Looking at them, I am not convinced they are brand new tyres, and think they are a set of nearly new that came off another car, if that owner sensibly changed to all season tyres, or offloaded them due to damage. New tyres have certain amount of shiny tyre mould release residue (which soon scrubs off), and coloured lines to help fitters putting them on rims. I cannot see that in the photos.
Check the date code. There is a 4 digit number on the side near the rims, first two digits are week number, second two are year, so for instance a tyre showing 3322 would be week 33 (August) in 2022. Too many months ago, and although legally could be new tyres, they not the latest stock.
Just in case you are wondering why new cars come with summer tyres, (rather than all season tyres suitable for UK climate) it is because they give marginally better fuel consumption and lower emissions when doing WLTP tests (world standard tests), but these tests are done at something like +21c or +23c which is of course much higher than average day and night temperature in UK. In reality summer tyres performance (grip) falls off sharply below about +10c, and don’t grip well in cold rain. Below about +5c and tyres will be poor in wet, and hopeless in sleet, frost and snow. The assumption is owners will switch to winter (cold weather) tyres November-March or fit all season (sometimes called 4 season) tyres and use those all year. European winter tyres are for cold weather, cold rain and some snow, do not confuse them with snow tyres (in Europe usually called Nordic winter tyres) which are for areas with months of lying snow.
Everyone knows rubber gets soft and sticky when warm and hard when cold, so a tyre has an ideal temperature range, to widen this various compounds adding silica, polymers etc are needed. It is harder and costs more (as need more complicated compounds) to make a tyre that does this and has good wear resistance too. Budget tyres will normally not grip well, or wear fast so are false economy as need replacing more often. You simply can’t make a cheap all season tyre (the required compounds cost too much). So look for upper mid range to premium for safe tyres.

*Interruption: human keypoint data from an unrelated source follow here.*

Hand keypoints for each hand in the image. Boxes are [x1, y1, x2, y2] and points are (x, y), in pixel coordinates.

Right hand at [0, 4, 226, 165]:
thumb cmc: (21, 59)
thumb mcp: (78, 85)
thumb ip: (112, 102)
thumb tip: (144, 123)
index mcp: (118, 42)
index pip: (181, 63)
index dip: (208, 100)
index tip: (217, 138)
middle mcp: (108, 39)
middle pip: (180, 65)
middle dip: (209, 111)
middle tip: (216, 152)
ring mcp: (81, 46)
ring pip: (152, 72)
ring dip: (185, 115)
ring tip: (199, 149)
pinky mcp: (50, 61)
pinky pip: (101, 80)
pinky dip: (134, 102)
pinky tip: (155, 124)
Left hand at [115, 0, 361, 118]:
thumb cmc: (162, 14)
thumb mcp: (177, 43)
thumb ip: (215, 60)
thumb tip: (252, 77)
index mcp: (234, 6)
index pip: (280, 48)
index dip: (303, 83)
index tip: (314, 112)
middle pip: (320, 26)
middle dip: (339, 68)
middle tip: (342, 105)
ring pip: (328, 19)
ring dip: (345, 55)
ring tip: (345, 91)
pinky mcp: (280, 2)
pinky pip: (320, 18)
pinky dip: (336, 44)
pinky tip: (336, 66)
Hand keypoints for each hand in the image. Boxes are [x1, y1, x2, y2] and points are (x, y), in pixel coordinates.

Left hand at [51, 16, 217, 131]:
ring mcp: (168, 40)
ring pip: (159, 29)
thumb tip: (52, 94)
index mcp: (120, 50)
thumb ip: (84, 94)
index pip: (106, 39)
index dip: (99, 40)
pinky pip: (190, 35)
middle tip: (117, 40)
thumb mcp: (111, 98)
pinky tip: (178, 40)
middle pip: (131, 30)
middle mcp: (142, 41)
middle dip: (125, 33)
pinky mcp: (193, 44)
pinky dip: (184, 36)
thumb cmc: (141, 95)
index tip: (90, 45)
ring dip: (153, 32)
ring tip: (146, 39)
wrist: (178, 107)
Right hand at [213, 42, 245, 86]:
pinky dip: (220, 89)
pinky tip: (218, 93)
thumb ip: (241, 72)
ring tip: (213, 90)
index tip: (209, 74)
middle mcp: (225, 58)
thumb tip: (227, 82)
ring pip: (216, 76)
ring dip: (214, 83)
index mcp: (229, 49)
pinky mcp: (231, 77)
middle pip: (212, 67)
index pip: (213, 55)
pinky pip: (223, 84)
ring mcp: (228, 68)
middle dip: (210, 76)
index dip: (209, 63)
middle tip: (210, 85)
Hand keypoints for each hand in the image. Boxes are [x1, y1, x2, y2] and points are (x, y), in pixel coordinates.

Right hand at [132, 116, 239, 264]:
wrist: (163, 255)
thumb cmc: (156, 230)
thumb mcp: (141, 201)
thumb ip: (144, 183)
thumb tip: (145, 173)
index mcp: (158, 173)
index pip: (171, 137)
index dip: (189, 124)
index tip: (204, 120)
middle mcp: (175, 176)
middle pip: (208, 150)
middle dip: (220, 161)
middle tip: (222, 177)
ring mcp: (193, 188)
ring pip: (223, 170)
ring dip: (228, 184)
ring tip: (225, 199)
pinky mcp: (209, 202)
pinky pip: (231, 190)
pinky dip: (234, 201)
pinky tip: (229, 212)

I would not ever use that garage again, their practices do not put customer safety first. If they didn’t advise that fitting summer tyres at start of winter is stupid then not considering safety. Remember tyres are only thing that keeps you on the road in a corner, or if you need to brake in an emergency. If tyres don’t grip then you will probably crash (and might injure or kill a pedestrian or cyclist).

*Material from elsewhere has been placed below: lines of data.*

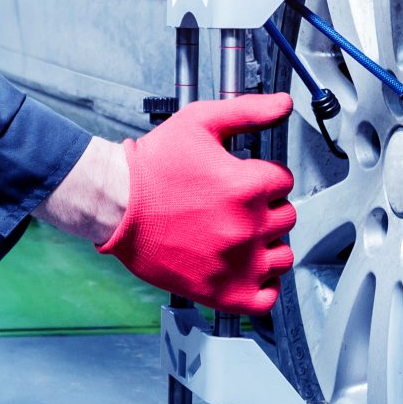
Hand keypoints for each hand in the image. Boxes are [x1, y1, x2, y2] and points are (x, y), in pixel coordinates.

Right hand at [97, 93, 296, 313]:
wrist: (116, 204)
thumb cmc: (152, 166)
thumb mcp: (200, 122)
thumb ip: (248, 110)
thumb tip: (284, 104)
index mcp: (247, 186)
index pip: (284, 180)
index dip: (264, 177)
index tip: (244, 180)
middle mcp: (248, 226)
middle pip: (286, 217)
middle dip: (266, 208)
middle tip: (238, 206)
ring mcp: (238, 263)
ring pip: (282, 256)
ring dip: (268, 244)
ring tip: (241, 235)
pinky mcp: (223, 292)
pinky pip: (266, 299)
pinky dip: (263, 286)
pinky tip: (246, 269)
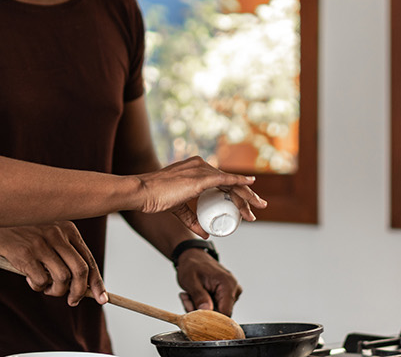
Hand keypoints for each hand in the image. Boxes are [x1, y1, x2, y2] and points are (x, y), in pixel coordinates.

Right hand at [0, 222, 104, 305]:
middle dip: (80, 292)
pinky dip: (38, 287)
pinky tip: (30, 280)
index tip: (102, 298)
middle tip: (72, 301)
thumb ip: (65, 254)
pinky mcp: (25, 253)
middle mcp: (57, 233)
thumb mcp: (48, 236)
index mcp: (67, 228)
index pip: (89, 260)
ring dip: (56, 291)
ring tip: (45, 288)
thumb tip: (85, 286)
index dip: (97, 282)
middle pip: (80, 271)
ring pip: (62, 279)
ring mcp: (41, 243)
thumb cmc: (22, 235)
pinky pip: (41, 281)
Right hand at [134, 157, 265, 237]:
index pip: (222, 182)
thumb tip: (205, 234)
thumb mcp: (178, 209)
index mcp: (196, 170)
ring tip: (256, 209)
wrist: (143, 192)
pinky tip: (251, 184)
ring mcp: (201, 169)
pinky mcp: (200, 177)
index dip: (236, 195)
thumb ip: (191, 220)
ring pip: (231, 183)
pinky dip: (239, 181)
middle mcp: (201, 166)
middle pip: (229, 183)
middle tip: (254, 211)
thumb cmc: (156, 198)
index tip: (244, 209)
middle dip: (245, 198)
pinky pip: (225, 179)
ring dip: (246, 196)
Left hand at [174, 249, 242, 315]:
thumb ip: (199, 296)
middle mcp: (234, 289)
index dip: (211, 319)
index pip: (225, 313)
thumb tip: (206, 311)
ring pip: (216, 312)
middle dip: (201, 311)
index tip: (196, 316)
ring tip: (189, 295)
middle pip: (220, 314)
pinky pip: (215, 308)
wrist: (192, 257)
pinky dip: (202, 305)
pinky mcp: (226, 296)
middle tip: (187, 299)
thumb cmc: (191, 265)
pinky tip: (194, 296)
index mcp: (227, 284)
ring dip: (199, 308)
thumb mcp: (190, 280)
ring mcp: (231, 293)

But as you need to go back, ask them specifically what tyre pressure and wheel nut torque they will use, and watch them. Unless they were sold as nearly new tyres I would want an explanation of why they appear used. They might then do job properly. (Tyre pressures are often on a label inside fuel filler, or on front door pillar (might be passenger side). Might get 2 or 3 different pressures (with 2 people, with luggage, and eco setting). Front and back wheels pressure might be different. The eco numbers often confuse, treat as for cruising to your holiday villa in dry summer weather, not for winding wet UK B roads, or simply ignore it. Tyre pressure will change with temperature so set when tyres are cold, not after a long journey.
For future reference, summer tyres are optimised for about +7c to +33c, all season for about -4c to 21c, winter below about +13c. Varies a bit by brands, and will happily work outside these ranges, but with diminishing grip as get further away from ideal temperatur range. Note road surface and air temperature are not always same so don’t get too hung up with detail. But it should be obvious get lot more mornings below +5c than days with temperatures of over 30c in UK
Hope this gives you bit of knowledge.